Almost everything Linux you do is better documented in the arch docs imho.
Honestly, Linux has progressed immensely the past decade and I only read documentation when setting up servers these days. I’m mostly an Arch derivative desktop user but I still love Debian on the server side.
The Debian specific stuff are usually in the service description (email, web, ssh servers), and they are quite nice.
Debian is godly for servers, stable, robust, and most software is supported one way or another.
Also none of that redhat bs like their management stack, or Ubuntu and snap.
Their only weakness was they were far dated on kernels and software and that changed over the last 5 years, they’re often ahead of ubuntu now.

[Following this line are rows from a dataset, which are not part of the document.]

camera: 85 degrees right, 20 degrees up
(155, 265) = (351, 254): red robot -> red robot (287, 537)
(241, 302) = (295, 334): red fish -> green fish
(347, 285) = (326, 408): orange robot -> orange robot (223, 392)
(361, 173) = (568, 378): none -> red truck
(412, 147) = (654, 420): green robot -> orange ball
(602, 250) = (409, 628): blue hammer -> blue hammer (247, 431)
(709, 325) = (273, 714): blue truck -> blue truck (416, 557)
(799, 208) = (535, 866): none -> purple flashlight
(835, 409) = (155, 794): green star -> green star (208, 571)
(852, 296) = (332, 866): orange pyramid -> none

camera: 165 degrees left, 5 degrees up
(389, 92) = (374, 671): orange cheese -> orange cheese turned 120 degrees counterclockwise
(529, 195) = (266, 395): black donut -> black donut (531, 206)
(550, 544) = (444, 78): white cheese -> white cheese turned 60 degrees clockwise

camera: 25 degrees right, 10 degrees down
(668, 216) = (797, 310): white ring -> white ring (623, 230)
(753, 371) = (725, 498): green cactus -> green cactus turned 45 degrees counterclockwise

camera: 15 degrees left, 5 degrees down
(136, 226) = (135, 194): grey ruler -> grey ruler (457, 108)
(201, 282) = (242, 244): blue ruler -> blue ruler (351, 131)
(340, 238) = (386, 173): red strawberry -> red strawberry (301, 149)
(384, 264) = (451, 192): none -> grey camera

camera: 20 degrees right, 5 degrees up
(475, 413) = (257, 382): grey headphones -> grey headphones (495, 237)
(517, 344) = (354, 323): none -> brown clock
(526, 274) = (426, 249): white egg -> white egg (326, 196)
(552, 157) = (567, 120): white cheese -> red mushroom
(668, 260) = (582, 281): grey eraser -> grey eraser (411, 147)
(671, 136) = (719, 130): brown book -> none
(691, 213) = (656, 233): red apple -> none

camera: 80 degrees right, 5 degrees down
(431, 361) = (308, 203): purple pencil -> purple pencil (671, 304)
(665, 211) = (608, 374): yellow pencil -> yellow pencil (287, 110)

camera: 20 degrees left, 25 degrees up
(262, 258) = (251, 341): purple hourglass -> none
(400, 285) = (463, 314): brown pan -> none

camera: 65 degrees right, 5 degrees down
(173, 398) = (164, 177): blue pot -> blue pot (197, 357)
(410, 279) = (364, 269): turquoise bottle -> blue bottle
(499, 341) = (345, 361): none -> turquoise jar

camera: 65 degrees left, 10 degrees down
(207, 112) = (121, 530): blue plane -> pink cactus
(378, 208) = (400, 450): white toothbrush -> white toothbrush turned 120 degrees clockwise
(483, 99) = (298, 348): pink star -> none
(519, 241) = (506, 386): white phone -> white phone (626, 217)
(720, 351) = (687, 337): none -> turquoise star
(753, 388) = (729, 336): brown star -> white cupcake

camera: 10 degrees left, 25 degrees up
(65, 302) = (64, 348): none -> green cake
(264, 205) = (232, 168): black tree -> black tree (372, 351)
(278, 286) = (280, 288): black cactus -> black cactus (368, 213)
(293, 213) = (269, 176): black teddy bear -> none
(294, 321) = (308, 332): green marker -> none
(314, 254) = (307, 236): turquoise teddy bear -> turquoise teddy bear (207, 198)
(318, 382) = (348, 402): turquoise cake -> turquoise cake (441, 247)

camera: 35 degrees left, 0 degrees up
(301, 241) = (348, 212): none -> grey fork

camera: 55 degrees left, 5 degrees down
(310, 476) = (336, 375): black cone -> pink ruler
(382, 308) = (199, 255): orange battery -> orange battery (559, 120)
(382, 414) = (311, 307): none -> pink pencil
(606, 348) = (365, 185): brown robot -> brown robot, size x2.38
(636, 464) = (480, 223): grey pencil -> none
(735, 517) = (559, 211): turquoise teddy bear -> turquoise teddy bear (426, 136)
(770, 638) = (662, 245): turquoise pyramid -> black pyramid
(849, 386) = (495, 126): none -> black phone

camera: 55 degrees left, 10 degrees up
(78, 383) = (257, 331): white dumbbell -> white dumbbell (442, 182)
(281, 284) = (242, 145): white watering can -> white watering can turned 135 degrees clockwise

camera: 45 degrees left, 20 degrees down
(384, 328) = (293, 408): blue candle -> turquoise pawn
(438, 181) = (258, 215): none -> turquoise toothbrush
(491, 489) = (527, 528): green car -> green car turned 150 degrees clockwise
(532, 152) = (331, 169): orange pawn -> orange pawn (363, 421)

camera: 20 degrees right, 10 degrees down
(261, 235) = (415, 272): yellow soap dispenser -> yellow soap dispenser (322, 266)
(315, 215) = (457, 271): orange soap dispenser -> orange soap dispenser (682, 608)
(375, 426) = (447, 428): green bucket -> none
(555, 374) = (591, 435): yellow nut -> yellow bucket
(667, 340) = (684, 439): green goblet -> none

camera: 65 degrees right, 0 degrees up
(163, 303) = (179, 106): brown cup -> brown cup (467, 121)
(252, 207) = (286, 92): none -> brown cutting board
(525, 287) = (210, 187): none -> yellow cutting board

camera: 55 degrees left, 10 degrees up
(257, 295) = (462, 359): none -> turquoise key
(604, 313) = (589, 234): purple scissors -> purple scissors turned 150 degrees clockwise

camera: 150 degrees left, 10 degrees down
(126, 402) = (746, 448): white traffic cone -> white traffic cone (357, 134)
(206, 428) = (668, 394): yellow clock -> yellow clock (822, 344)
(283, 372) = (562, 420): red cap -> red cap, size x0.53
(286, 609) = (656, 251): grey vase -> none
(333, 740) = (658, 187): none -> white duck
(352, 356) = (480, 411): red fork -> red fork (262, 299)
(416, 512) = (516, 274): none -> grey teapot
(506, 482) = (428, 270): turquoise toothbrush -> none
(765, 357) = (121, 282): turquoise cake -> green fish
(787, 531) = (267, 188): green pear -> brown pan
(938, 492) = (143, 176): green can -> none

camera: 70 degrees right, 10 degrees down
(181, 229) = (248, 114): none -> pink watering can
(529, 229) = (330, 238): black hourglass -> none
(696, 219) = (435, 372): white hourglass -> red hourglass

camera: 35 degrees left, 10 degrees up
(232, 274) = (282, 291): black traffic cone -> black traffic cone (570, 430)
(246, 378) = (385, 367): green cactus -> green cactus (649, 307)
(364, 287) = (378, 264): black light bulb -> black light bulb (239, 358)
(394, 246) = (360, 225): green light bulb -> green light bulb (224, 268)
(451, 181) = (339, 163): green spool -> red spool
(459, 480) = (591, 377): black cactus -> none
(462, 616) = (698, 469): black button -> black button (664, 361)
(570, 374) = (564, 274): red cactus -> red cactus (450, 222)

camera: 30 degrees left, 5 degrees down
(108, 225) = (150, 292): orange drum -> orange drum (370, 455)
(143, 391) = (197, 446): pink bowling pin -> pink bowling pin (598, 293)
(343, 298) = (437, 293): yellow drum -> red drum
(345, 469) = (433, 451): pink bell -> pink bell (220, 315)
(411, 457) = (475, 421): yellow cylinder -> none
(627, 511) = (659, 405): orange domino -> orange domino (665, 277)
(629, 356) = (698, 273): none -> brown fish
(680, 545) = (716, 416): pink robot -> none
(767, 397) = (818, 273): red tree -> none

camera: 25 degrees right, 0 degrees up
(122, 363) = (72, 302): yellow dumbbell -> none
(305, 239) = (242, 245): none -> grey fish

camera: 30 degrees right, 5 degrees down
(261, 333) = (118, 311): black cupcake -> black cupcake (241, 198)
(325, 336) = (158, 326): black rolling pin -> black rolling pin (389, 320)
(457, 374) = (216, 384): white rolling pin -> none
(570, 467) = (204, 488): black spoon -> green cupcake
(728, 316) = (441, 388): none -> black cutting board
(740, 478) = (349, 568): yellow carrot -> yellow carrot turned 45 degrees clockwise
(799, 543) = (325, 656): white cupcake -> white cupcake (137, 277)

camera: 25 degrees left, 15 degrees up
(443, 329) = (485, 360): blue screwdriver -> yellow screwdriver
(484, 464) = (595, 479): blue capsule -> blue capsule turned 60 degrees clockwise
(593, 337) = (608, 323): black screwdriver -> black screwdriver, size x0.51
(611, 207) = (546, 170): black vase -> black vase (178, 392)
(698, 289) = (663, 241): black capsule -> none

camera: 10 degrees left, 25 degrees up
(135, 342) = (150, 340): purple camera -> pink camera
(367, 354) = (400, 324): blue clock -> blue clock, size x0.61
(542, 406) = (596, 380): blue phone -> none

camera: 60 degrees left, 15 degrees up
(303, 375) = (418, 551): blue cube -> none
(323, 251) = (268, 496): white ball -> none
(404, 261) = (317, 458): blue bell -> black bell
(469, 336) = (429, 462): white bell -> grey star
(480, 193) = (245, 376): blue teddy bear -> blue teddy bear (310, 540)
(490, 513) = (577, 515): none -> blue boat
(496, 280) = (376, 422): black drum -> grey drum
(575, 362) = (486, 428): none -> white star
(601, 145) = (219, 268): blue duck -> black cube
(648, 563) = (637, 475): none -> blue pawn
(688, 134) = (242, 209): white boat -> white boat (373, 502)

My first choice is always freebsd if I don’t need kvm or docker and the software is there, arch if it’s more workstationy, Gentoo if I’m in a fun mood (mained it for years but it kept breaking), and finally Debian if I just want something that works.
Even with Debian, wrote an lxc-based stack so it’s often just a base for arch for fun and Ubuntu for work. This is where it truly shines.
It has this hybrid option, that’s about it from what I know.
Set graphics mode to hybrid and enable fine-grained power control:
sudo envycontrol -s hybrid --rtd3supergfxctl and system76-power it seems. For me I’m searching for more granular control. e.g. if I’m gaming with dGPU-primary I might want to move browser and such to iGPU to free up dGPU VRAM, or just to put it to lower power states because spinning this behemoth up for youtube videos seems inefficient. Otherwise, when I’m in iGPU primary, it sometimes misdetects when to activate the dGPU and chokes the poor little thing down or, again, spins up the dGPU needlessly.
Y’all have Desktop Environments?

Text mode window environment. A terminal emulator and multiplexer with mouse support, overlapped windows and networked clients. Text-mode equivalent of X11 server + VNC server - cosmos72/twin
Ummmm, meme is in the name of the comm.
Might I direct you to
You can block comms in a bunch of different ways, I’ll leave that as an exercise for the reader.